Theme – New World contrasting
European prestige
• American nostalgia for the hierarchic society of Europe is
obvious in Gatsby’s mansion, and its history. It has a
“feudal silhouette”, outlined ironically by up to date
electric lighting. The brewer who had it built aspired to
be a feudal lord. Feudal society seems unjust to modern
democratic sensibilities, yet it is evident that in early
twentieth century America, wealthy individuals were keen
to assert their superiority, to proclaim their status in
ways at odds with the ideal of equality. The
characteristic quality of feudal life was stability.
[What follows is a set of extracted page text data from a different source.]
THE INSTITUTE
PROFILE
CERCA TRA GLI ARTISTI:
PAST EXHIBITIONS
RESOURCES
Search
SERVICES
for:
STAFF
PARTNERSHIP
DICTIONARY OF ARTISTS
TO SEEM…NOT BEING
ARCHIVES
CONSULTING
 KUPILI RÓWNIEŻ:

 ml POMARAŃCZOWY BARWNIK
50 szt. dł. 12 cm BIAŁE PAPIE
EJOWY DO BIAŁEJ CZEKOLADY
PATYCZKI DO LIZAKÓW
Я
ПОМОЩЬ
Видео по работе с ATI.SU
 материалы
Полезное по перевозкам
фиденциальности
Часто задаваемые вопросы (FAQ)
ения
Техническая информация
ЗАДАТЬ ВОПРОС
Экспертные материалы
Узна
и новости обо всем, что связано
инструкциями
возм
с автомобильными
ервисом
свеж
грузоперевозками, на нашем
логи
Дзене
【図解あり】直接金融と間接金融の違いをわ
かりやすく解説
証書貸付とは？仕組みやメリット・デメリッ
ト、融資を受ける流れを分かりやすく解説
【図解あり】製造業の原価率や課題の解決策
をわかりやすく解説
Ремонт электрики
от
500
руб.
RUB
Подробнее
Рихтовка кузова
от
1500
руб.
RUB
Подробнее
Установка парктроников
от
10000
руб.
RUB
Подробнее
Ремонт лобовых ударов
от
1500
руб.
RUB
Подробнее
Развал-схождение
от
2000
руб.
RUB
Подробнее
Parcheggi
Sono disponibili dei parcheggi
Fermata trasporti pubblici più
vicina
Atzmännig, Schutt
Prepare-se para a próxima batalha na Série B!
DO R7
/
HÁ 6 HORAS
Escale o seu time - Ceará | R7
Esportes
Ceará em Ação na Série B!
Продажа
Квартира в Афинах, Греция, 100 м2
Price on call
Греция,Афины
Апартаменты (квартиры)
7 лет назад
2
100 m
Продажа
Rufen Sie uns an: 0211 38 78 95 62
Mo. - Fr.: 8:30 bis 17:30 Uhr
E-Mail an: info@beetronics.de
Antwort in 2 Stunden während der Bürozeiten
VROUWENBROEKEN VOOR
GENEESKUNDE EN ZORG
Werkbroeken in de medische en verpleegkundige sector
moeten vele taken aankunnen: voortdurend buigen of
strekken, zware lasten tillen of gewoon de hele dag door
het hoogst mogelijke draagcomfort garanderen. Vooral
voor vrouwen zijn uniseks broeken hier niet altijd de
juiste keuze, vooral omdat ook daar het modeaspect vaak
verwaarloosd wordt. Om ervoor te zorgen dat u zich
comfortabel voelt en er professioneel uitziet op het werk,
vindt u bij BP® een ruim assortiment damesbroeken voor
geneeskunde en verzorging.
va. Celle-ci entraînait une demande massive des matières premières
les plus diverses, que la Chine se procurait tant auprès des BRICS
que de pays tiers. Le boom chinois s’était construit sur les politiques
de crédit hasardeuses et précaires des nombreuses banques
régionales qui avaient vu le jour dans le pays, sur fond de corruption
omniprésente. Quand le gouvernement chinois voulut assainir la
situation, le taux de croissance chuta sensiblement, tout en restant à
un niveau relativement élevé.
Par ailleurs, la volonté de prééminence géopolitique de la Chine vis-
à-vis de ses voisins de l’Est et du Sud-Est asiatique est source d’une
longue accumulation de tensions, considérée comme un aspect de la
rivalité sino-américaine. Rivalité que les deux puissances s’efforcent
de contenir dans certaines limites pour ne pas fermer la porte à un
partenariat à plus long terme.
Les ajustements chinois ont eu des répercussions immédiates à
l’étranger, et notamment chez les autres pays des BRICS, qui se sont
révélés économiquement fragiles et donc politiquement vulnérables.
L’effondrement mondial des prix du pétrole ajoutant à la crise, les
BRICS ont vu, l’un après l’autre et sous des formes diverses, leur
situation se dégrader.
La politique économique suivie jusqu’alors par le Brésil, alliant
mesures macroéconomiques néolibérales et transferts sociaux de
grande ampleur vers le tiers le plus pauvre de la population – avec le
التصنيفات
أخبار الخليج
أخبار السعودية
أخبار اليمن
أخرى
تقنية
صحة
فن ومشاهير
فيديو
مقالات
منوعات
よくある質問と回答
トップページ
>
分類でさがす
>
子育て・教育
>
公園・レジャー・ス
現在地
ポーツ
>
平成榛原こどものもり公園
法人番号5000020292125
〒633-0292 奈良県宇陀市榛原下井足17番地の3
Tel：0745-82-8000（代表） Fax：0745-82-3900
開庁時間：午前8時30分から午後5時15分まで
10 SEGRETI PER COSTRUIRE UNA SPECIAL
Relationships between the ruling class of lords and the
peasantry remained unchanged through generations. It is
ironic then that a citizen in a modern capitalist state,
whose characteristic quality is change, dynamism, the
creation of new markets and new modes of production,
should desire to imitate the feudal set-up.
Feudalism
• A political and economic system of Europe
from the 9th to about the 15th century,
based on the holding of all land in fief (In
Medieval feudalism a fief was a vassal's
source of income, granted to him by his lord
in exchange for his services. The fief usually
consisted of land and the labour of peasants
who were bound to cultivate it).
• Nick observes, “Americans, while willing, even
eager, to be serfs, have always been
obstinate about being peasantry”. The
distinction between serf and peasant is a
fine one, as both terms imply a condition of
servitude, enforced labour and obedience to
a master. Nick may be suggesting that while
Americans might in effect be skivvies at
work, they would resist being openly cast in a
peasant role, which immediately suggests the
inequalities of medieval European European
society.
• Nick works professionally managing financial
bonds. An older meaning of bondsman was a
labourer bound to a master, in other words a
‘serf’. Through this word play F. Scott
Fitzgerald casts further ironic light upon
America’s supposed clean break from the
European past. Discussing the impact that Daisy
has made upon Gatsby during their reunion, Nick
comments, “After his embarrassment and his
unreasoning joy he was consumed with wonder
at her presence”. ‘Wonder’ is a key word in the
novel, and it recurs with even more significance
at the end, where it is usedby a dramatic first
encounter with the American continent.